UK OLN, the digital information management center at the University of Bath,
will serve as adviser on the implementation and technical development of
the Dublin Core standard. MLA Chief Executive Chris Batt says signing the
agreement is important for several reasons. "First of all, it enables
those organizations at the cutting edge of Internet development to
influence the development of the important Dublin Core standard and to
ensure the needs of the U.K.'s
rich creative knowledge economy is well served globally," says Batt.
"Second, the fact that MLA and JISC have agreed to share this program
recognizes the convergence that is increasingly possible in a networked
world." (www.m2presswire.com).
NISO Note: The Dublin Core aka NISO
Z39.85 (or ISO 15836) can be downloaded from the NISO website at http://www.niso.org/standards/index.html
"Hot Conference, Cool
Technology"
American Libraries (08/04) Vol. 35, No. 7, P. 68; Pace, Andrew K.
The
American Library Association's Annual Conference featured a number of new
library technologies that generally enhance librarians' ability to manage
resources. Electronic resources management (ERM) systems received the most
coverage, allowing libraries to more efficiently manage their third-party
licensed content, including electronic databases and journals, but the
category is still new and vendors did not offer a good conceptual
definition. Digital asset management (DAM) allow libraries to manage their
local collections and this year's products focused on supporting newer
standards such as XML, the Open Archives Initiative Protocol for Metadata
Harvesting (OAI-PMH), Metadata Encoding and Transmission Standards (METS),
and JPEG2000. MuseGlobal, Ex Libris, WebFeat, and other firms offered a
number of "connecter files" that put off the need for a newer
standard that lowers the bar for non-Z39.50 search broadcasts. RFID is
perhaps the most rapidly maturing technology, offering libraries
unprecedented inventory-control and customer service opportunities. By
fitting collections with the small radio tags, libraries could enable
self-checkout and more efficient item routing for shelving items, for
example. Biblioteca, Checkpoint, 3M, and VTLS are in the forefront of this
market, which should grow as RFID chip prices fall from the current 60
cents to 90 cents per chip. (www.ala.org).
"Digital Pack Rats"
Atlanta
Journal-Constitution (08/27/04) P. 1F; Fernandez, Don
Evolving
technology standards will be the ultimate filter to help weed out old and
unneeded files, says Carnegie
Mellon University
Data Storage
Systems Center
head Ed Schlesinger.

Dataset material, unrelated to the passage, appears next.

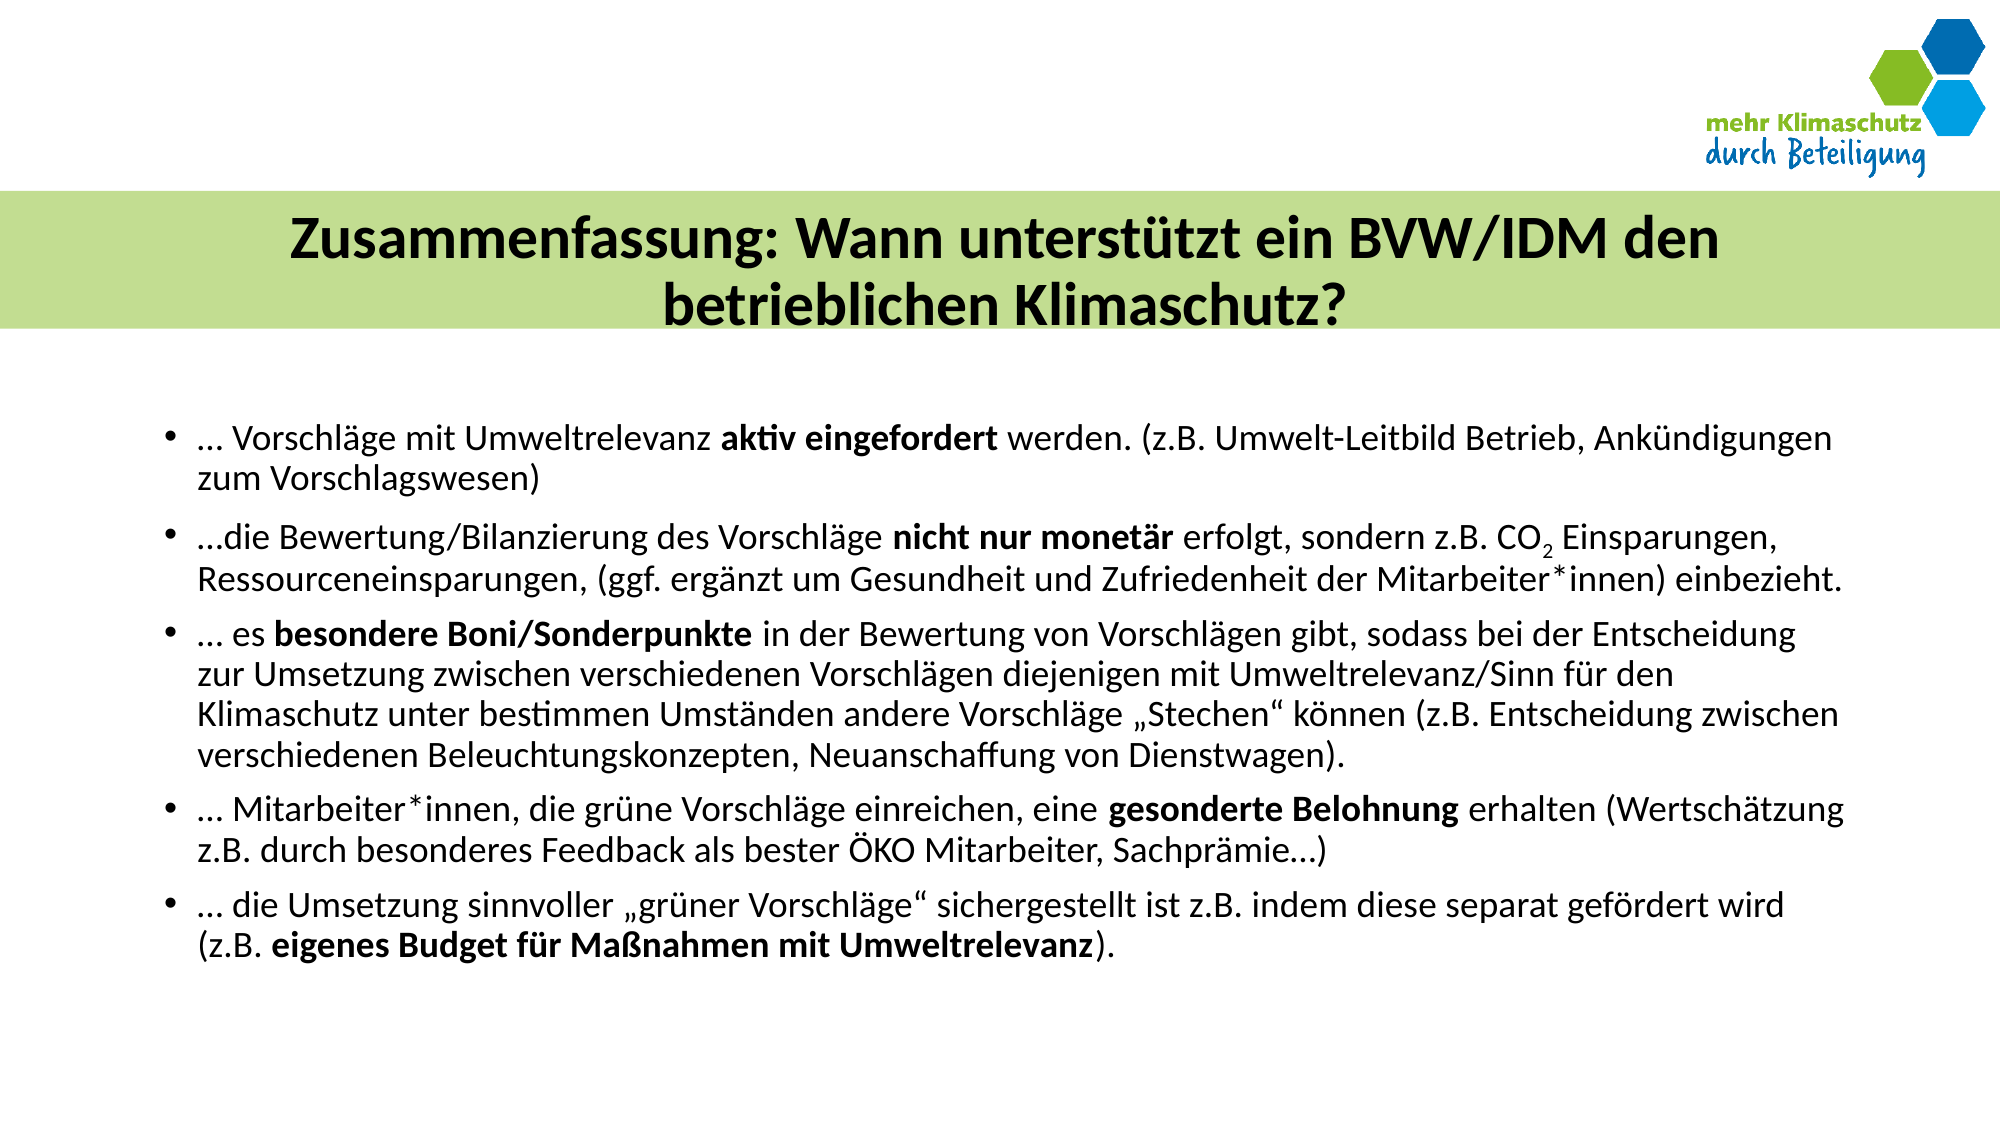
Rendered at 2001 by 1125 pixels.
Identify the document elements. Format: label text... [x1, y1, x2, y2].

As a result of today's information explosion,
unorganized stores of MP3s, digital video, and images are breaking down the
efficiency and order technology was supposed to bring; peripheral devices
such as digital cameras, set-top television recorders, and MP3 players
encourage computer users to store increasing amounts of data. Schlesinger
says, "These digital pack rats haven't thought about what they're
going to do with this 10 years from now." University
of California at Berkeley
professor Peter Lyman is conducting a study of personal media consumption
at the School
of Information Management
and Systems. "It's like an infinite attic, and we're filling it,"
he says of people's proclivity to save emails, images, and other files on
their computers. National Association of Professional Organizers President
Barry Izsak recently added electronic organizing to the list of services he
performs. The ease of saving files causes people to save more than they
need, he says. Storage technology advances will soon allow CD-size discs to
hold small portraits of every person on the planet, says Carnegie Mellon
University Data
Storage Systems
Center head Ed
Schlesinger. Companies are capitalizing on the explosion of stored digital
files, such as Kodak, which is setting up 25,000 kiosks nationwide where
digital camera users can print images. Moxi is a device that employs
software to choose and organize television programming and other
multimedia. Georgia Tech offers the SMARTech digital repository that
automatically refreshes and updates users' data to the latest formats. (www.ajc.com).